• [Work request 1] Find every line in the entries that contains the word "value", and copy each of those lines.
• [Work request 2] Write the next part of the mailing-list reply about restoring __GFP_HIGH in copy_params(), picking up after its final sentence.

• [Passage]

Re: dm ioctl: Restore __GFP_HIGH in copy_params()

From: Mike Snitzer
Date: Mon May 22 2017 - 14:04:26 EST


On Mon, May 22 2017 at 11:03am -0400,
Michal Hocko <mhocko@xxxxxxxxxx> wrote:

> On Mon 22-05-17 10:52:44, Mikulas Patocka wrote:
> >
> >
> > On Mon, 22 May 2017, Michal Hocko wrote:
> [...]
> > > I am not sure I understand. OOM killer is invoked for _all_ allocations
> > > <= PAGE_ALLOC_COSTLY_ORDER that do not have __GFP_NORETRY as long as the
> > > OOM killer is not disabled (oom_killer_disable) and that only happens
> > > from the PM suspend path which makes sure that no userspace is active at
> > > the time. AFAIU this is a userspace triggered path and so the later
> > > shouldn't apply to it and GFP_KERNEL should be therefore sufficient.
> > > Relying to a portion of memory reserves to prevent from deadlock seems
> > > fundamentaly broken to me.
> > >
> >
> > The lvm2 was designed this way - it is broken, but there is not much that
> > can be done about it - fixing this would mean major rewrite. The only
> > thing we can do about it is to lower the deadlock probability with
> > __GFP_HIGH (or PF_MEMALLOC that was used some times ago).

Yes, lvm2 was originally designed to to have access to memory reserves
to ensure forward progress. But if the mm subsystem has improved to
allow for the required progress without lvm2 trying to stake a claim on
those reserves then we'll gladly avoid (ab)using them.

• [Records to use]
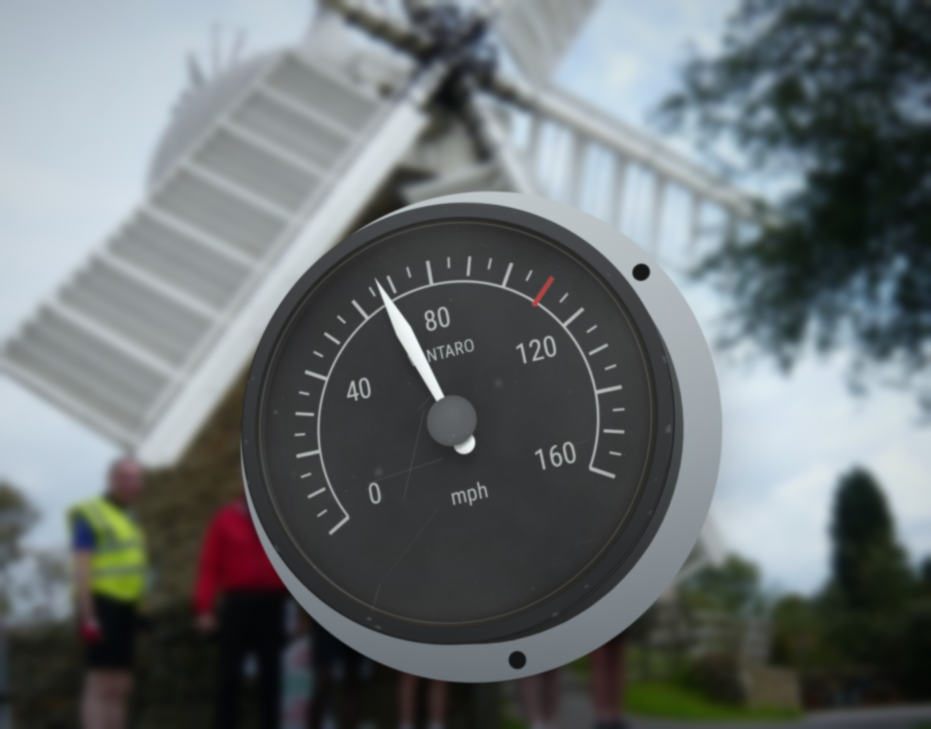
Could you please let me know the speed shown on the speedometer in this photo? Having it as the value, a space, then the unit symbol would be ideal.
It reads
...
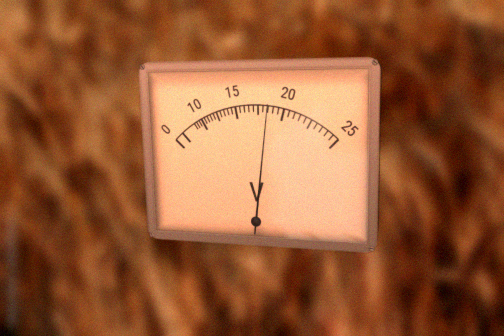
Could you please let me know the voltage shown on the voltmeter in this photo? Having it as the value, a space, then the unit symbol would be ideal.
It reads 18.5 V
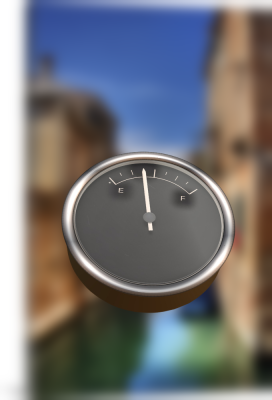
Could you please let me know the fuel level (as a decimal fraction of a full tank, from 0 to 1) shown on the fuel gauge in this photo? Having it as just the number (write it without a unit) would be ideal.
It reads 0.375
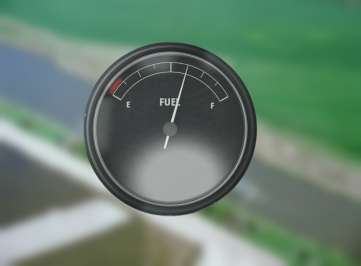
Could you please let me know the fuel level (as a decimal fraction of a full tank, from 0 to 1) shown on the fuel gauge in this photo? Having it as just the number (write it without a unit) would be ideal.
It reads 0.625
...
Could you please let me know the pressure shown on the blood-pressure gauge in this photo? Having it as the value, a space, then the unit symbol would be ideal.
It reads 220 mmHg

• [Answer section 1]
Could you please let me know the speed shown on the speedometer in this photo? Having it as the value, a space, then the unit symbol would be ideal.
Could you please let me know the voltage shown on the voltmeter in this photo? Having it as the value, a space, then the unit symbol would be ideal.
Could you please let me know the pressure shown on the blood-pressure gauge in this photo? Having it as the value, a space, then the unit symbol would be ideal.

• [Answer section 2]
> But let me repeat. GFP_KERNEL allocation for order-0 page will not fail.

OK, but will it be serviced immediately? Not failing isn't useful if it
never completes.

> If you need non-failing semantic then just make it clear by adding
> __GFP_NOFAIL rather than __GFP_HIGH. Memory reserves are a scarce
> resource and there are users which might really need it from atomic
> contexts.

While adding the __GFP_NOFAIL flag would serve to document expectations
I'm left unconvinced that the memory allocator will _not fail_ for an
order-0 page -- as Mikulas said most ioctls don't need more than 4K.
(Apologies if you've already covered _why_ we can have confidence in the
mm subsystem's ability to ensure forward progress for these allocations).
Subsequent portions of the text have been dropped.